Hadd too slow

Server Info:
root 6.08
gcc 4.9.4

I run my geant4 simulation with MPI in Multithreading mode. It’s pretty quick. Since I didn’t figure out how to merge root files from different rank in geant4, I save all the root files and use hadd to merge them in script.
However the speed is very disappointing.

Geant4:

  1. <1 minutes to generat all the files. Each file is about 10M. Total 16 files.
    hadd:
  2. 15 minutes to merge all these files to one. 199M
    The structure of the root
    T/
    Generator/*
    Geometry/*
    Detector/*
    I try to use mpirun to run hadd, but cause error.

Is there anyway to speed up the hadd process? Thanks a lot.

Hi, it would be interesting to debug why hadd is so slow. Perhaps you can make available some of your files in publicly reachable place.

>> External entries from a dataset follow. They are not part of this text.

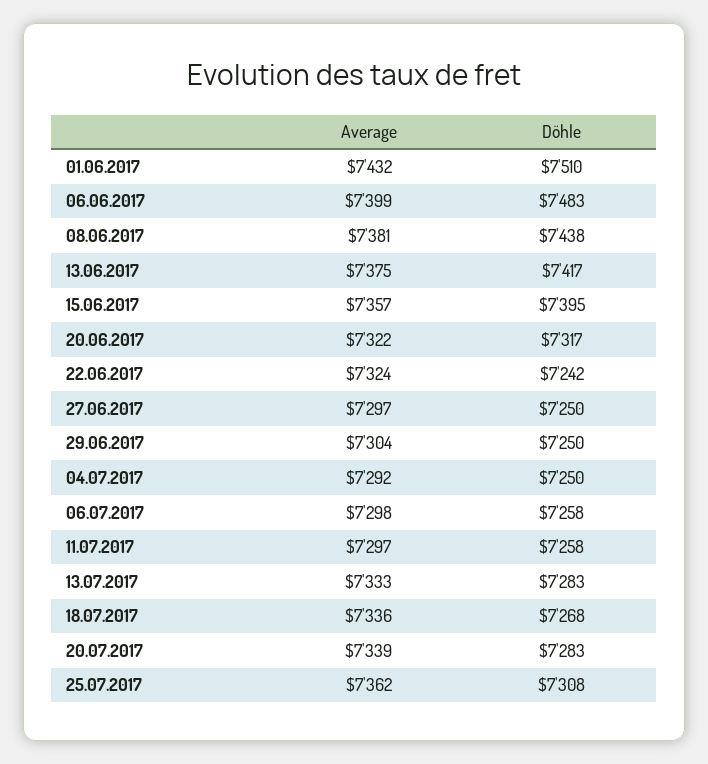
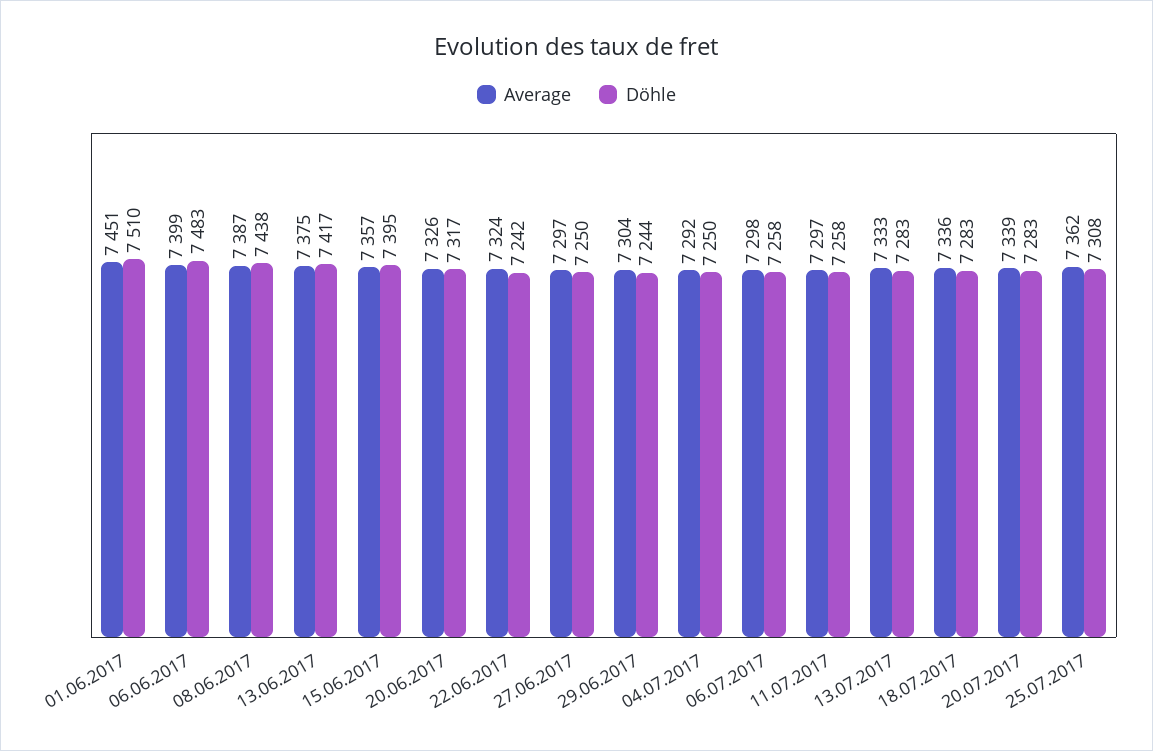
  {
    "Average": {
-     "01.06.2017": 7432,
+     "01.06.2017": 7451,
      "06.06.2017": 7399,
-     "08.06.2017": 7381,
+     "08.06.2017": 7387,
      "13.06.2017": 7375,
      "15.06.2017": 7357,
-     "20.06.2017": 7322,
+     "20.06.2017": 7326,
      "22.06.2017": 7324,
      "27.06.2017": 7297,
      "29.06.2017": 7304,
      "04.07.2017": 7292,
      "06.07.2017": 7298,
      "11.07.2017": 7297,
      "13.07.2017": 7333,
      "18.07.2017": 7336,
      "20.07.2017": 7339,
      "25.07.2017": 7362
    },
    "Döhle": {
      "01.06.2017": 7510,
      "06.06.2017": 7483,
      "08.06.2017": 7438,
      "13.06.2017": 7417,
      "15.06.2017": 7395,
      "20.06.2017": 7317,
      "22.06.2017": 7242,
      "27.06.2017": 7250,
-     "29.06.2017": 7250,
+     "29.06.2017": 7244,
      "04.07.2017": 7250,
      "06.07.2017": 7258,
      "11.07.2017": 7258,
      "13.07.2017": 7283,
-     "18.07.2017": 7268,
+     "18.07.2017": 7283,
      "20.07.2017": 7283,
      "25.07.2017": 7308
    }
  }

Meanwhile I suggest you to fill the histograms in parallel (sort of), so there is no problem adding them afterwards. Have a look at the tutorial root.cern.ch/doc/v608/mt201__pa … ll_8C.html
It uses ROOT::TThreadedObject to wrap a histogram per thread, such that they can be filled in parallel.

Cheers,

Pere

Thank you for your reply.

I will definitely look at the code and make my own to merge the files.

Thanks again.

Hi,

How many histograms do you have in each files?

Cheers,
Philippe.

Problem fixed. I add -O option for optimizing the output because for some reason, the output root file from geant4 has some problem if I omit the -O option when I use hadd to merge. Now I rewrite my root output part in the geant4, it’s ok now. So I can ignore the -O option. It’s reasonable fast.

Hi,

The -0 ask hadd to take the ‘slow’ path to copy the TTree’s data and would indeed explain the lower performance. There was a recent bug fix in Geant4 that resolved a problem where Geant4’s own re-implementation of ROOT I/O was producing files that could not be fast copied if the resulting output file was more than 2Gb.

Cheers,
Philippe.